◆ **Stated task**: Please list every limitation of current Web services that the Semantic Web text below gives.

Jeff , Lehigh University
Michael N. , University of South Carolina

Pages: pp. 30-33

In contrast to the original Web's content, which was designed for human use and comprehension, the Semantic Web's 1 content is for computer use and understanding. To date, however, most efforts have focused on the understanding rather than use. This special issue of IC focuses on the use of the Web by computer systems and agents. By supporting the notion of "getting work done," the Semantic Web will become more useful, valuable, and pragmatic.

Many organizations are attempting to make the Web computer-friendly via Web services, but current incarnations of these technologies are subject to several limitations:

  • A Web service knows only about itself — not about its users, clients, or customers.
  • Web services are not designed to use and reconcile ontologies among each other or with their clients.
  • Web services are passive until invoked; they can't provide alerts or updates when new information becomes available.
  • Web services do not cooperate with each other or self-organize, although they can be composed by external systems.

We invited researchers and developers to submit articles that address some of these issues and describe future aspects of Web technologies. Collectively, the articles show how to harmonize Web services' behaviors and reconcile and exploit Web sources' semantics.


The goal driving the Semantic Web is to automate Web-document processing. To that end, researchers are developing languages and software that add explicit semantics to XML's content-structuring aspects. A Semantic Web language lets users create ontologies that specify standard terms and machine-readable definitions. Information resources (such as Web pages and databases) then commit to one or more ontologies, thus specifying which sets of definitions are applicable to a specific resource. For example, an ontology about animals might explicitly state that the class Dog is a subclass of Mammal and that the classes Mammal and Fish are disjoint. Logical reasoning systems can use these statements to deduce additional information that was not explicitly stated about the terms in the resource.

For the past 10 years, knowledge-representation researchers have studied the use of ontologies for sharing and reusing knowledge. 2 Although there is some disagreement regarding what constitutes an ontology, most include a taxonomy of terms ("a Car is a Vehicle," for example) and a language for expressing the terms and their relationships. A good definition, provided by Guarino, is that an ontology is "a logical theory that accounts for the intended meaning of a formal vocabulary." 3 Most ontology languages provide mechanisms for extending existing ontologies, which gives users the option of customizing and including domain-specific information.

◆ **Entries shown**:

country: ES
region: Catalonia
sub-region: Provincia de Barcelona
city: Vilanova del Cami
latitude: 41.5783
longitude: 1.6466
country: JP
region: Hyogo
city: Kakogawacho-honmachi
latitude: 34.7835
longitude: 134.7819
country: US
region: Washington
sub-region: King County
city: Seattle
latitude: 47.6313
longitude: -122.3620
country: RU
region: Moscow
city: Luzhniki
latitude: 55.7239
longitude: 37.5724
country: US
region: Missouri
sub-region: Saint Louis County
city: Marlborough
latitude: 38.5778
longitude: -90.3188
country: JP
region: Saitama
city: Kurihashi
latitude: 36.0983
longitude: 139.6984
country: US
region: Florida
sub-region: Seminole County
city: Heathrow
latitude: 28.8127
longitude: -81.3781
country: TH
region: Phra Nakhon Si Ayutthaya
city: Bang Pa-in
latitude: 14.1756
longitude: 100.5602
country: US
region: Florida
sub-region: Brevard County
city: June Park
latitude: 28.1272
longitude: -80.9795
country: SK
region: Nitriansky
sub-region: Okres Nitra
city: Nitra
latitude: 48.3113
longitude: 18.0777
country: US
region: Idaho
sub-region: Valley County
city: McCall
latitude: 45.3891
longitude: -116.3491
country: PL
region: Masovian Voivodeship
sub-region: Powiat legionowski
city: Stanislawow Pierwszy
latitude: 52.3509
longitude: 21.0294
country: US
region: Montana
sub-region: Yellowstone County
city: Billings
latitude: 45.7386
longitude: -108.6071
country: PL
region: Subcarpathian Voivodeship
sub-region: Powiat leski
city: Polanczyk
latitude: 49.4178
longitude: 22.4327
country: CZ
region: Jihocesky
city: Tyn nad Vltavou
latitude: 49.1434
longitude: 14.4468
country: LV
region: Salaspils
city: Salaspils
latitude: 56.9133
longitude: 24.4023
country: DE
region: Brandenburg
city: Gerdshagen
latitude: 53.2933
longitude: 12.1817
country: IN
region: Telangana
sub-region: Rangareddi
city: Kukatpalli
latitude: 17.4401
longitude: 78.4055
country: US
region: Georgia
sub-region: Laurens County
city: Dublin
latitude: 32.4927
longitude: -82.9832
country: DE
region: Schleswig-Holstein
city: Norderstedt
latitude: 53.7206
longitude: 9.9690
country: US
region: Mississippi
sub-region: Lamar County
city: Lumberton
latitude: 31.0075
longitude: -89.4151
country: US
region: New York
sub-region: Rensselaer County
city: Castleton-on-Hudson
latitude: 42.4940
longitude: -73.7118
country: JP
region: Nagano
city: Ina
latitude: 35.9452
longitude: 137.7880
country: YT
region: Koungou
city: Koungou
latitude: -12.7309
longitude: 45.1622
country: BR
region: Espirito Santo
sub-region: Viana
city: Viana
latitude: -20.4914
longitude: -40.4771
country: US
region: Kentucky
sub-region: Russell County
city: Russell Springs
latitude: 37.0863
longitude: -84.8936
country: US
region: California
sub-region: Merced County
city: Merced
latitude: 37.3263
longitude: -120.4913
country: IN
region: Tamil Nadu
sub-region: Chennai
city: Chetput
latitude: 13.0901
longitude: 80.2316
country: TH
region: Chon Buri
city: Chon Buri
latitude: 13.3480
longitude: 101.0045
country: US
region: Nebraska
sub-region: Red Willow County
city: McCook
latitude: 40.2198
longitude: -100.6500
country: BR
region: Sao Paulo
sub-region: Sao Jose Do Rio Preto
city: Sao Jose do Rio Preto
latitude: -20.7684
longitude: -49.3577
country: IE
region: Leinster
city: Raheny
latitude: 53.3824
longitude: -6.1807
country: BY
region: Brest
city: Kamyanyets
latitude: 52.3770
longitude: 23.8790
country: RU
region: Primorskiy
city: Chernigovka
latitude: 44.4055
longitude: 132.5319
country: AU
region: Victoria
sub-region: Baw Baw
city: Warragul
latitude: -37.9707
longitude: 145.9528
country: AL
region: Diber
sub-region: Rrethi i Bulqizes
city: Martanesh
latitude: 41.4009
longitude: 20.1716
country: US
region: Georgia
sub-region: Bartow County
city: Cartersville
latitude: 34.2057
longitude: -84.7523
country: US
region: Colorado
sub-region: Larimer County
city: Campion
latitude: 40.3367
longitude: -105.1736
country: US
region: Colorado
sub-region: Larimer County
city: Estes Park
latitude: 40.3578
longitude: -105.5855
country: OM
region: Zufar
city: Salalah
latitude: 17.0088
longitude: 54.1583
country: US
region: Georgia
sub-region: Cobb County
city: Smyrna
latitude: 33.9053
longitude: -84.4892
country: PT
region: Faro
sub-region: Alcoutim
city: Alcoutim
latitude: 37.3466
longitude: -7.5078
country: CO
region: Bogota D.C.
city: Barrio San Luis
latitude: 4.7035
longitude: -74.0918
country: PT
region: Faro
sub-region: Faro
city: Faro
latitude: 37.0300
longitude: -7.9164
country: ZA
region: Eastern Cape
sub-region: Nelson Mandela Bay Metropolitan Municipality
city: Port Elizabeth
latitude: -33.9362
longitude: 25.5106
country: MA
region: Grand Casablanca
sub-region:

◆ **Answer to this task**:
- A Web service knows only about itself, not about its users, clients, or customers.
- Web services are not designed to use and reconcile ontologies among each other or with their clients.
- Web services are passive until invoked. They can't provide alerts or updates when new information becomes available.
- Web services do not cooperate with each other or self-organize, although they can be composed by external systems.